Elle doit démontrer que votre argumentation répond rigoureusement à la problématique.

Il est recommandé, enfin, de suivre plusieurs conseils fondamentaux de l’organisation du devoir qui apparaissent trop souvent déficients dans les copies.

Le premier est celui de l’équilibre des parties. Votre dissertation doit représenter un ensemble cohérent et logique. La longueur de votre devoir participe de cet effort visant à présenter un tout harmonieux, agréable à l’esprit. Attention à l’équilibre de vos parties : un plan déséquilibré (début hypertrophié, fin rachitique) est le symptôme d’un mauvais plan, donc d’une mauvaise démarche. Un plan en trois parties se compose généralement de trois sous-parties dans chacune d’entre elles ; un plan en deux parties (chacune en deux sous parties).

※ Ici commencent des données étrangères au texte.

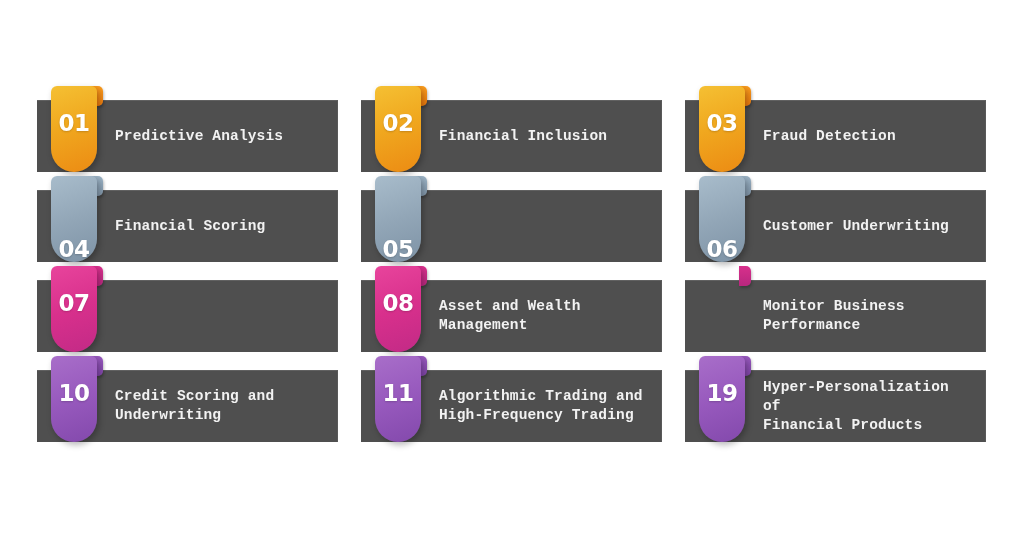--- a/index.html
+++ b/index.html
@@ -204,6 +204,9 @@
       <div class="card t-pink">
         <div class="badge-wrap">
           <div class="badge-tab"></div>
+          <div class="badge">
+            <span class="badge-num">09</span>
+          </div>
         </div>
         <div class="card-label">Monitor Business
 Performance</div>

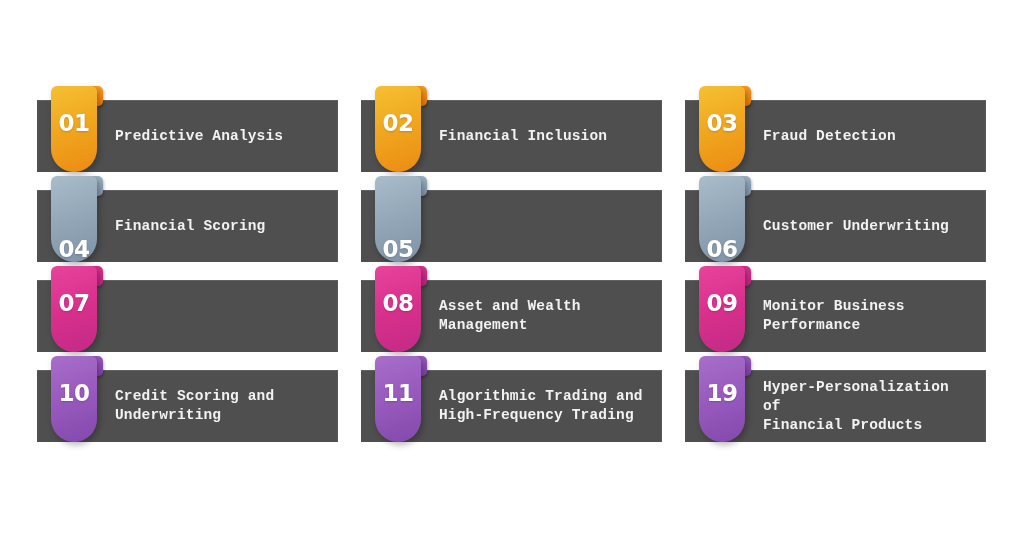--- a/index.html
+++ b/index.html
@@ -228,8 +228,6 @@
             <span class="badge-num">11</span>
           </div>
         </div>
-        <div class="card-label">Algorithmic Trading and
-High-Frequency Trading</div>
       </div>
       <div class="card t-purple">
         <div class="badge-wrap">

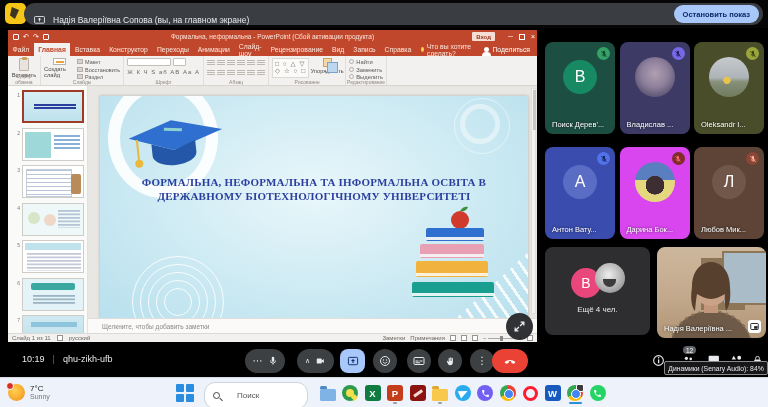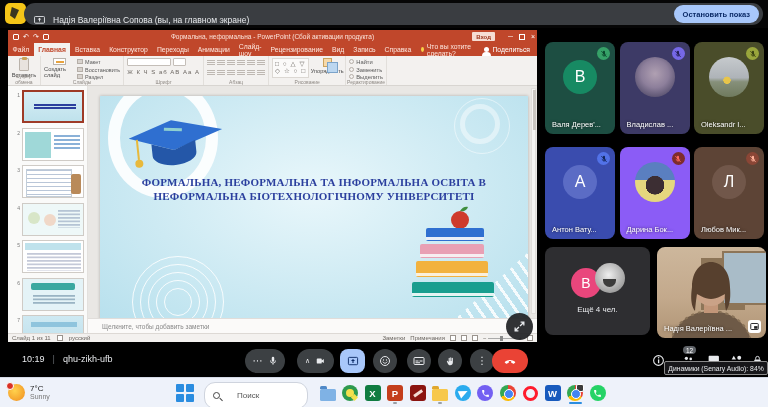--- a/index.html
+++ b/index.html
@@ -447,7 +447,7 @@
             <line x1="4" y1="3" x2="20" y2="21" stroke="#0c4a2e" stroke-width="2.6"></line>
           </svg>
         </div>
-        <div class="tname">Валя Дерев'...</div>
+        <div class="tname">Поиск Дерев'...</div>
       </div>
       <div class="tile" style="left: 619.5px; top: 42px; width: 70px; height: 92px; background: rgb(61, 58, 102);">
         <div class="avatar photo ph-face"></div>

Le second renvoie à la gestion de votre temps de travail. La règle d’équilibre de vos parties dépend étroitement de la qualité de vos connaissances et de votre réflexion, mais aussi de votre capacité à vous organiser en temps limité. Il est généralement envisagé de prévoir un premier temps de réflexion (plan détaillé au brouillon) et un temps de rédaction au brouillon de l’introduction. Il convient ensuite d’engager un temps de rédaction du développement effectuée directement sur votre copie. Enfin, vous devez réserver un temps de rédaction de la conclusion et de relecture de votre devoir.

Le troisième porte sur les passages de transition qui sont parfois négligés dans les copies. Chaque partie se termine par un paragraphe de transition de quelques lignes dont l’objet est de vous permettre de constituer le devoir, en douceur. Il n’est en rien un résumé de ce qui précède, mais une manière d’enchaîner le raisonnement avec la partie suivante. Afin de rendre cette rédaction harmonieuse, il convient « d’aérer » votre devoir pour le rendre plus lisible : sauter une ligne entre chaque partie, aller à la ligne entre chaque sous-partie.